─── Data supplied

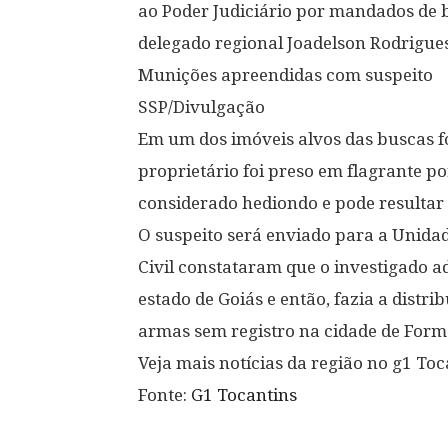
ao Poder Judiciário por mandados de b
delegado regional Joadelson Rodrigue
Munições apreendidas com suspeito
SSP/Divulgação
Em um dos imóveis alvos das buscas 
proprietário foi preso em flagrante p
considerado hediondo e pode resultar 
O suspeito será enviado para a Unidad
Civil constataram que o investigado a
estado de Goiás e então, fazia a dist
armas sem registro na cidade de Formo
Veja mais notícias da região no g1 Toc
Fonte:
G1 Tocantins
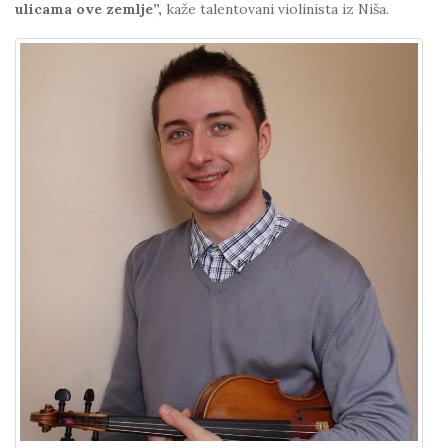
ulicama ove zemlje”,
kaže talentovani violinista iz Niša.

──────

» Task to complete: Gather each line in these records that contains the string "suspeito".

» Task result:
Munições apreendidas com suspeito
O suspeito será enviado para a Unidad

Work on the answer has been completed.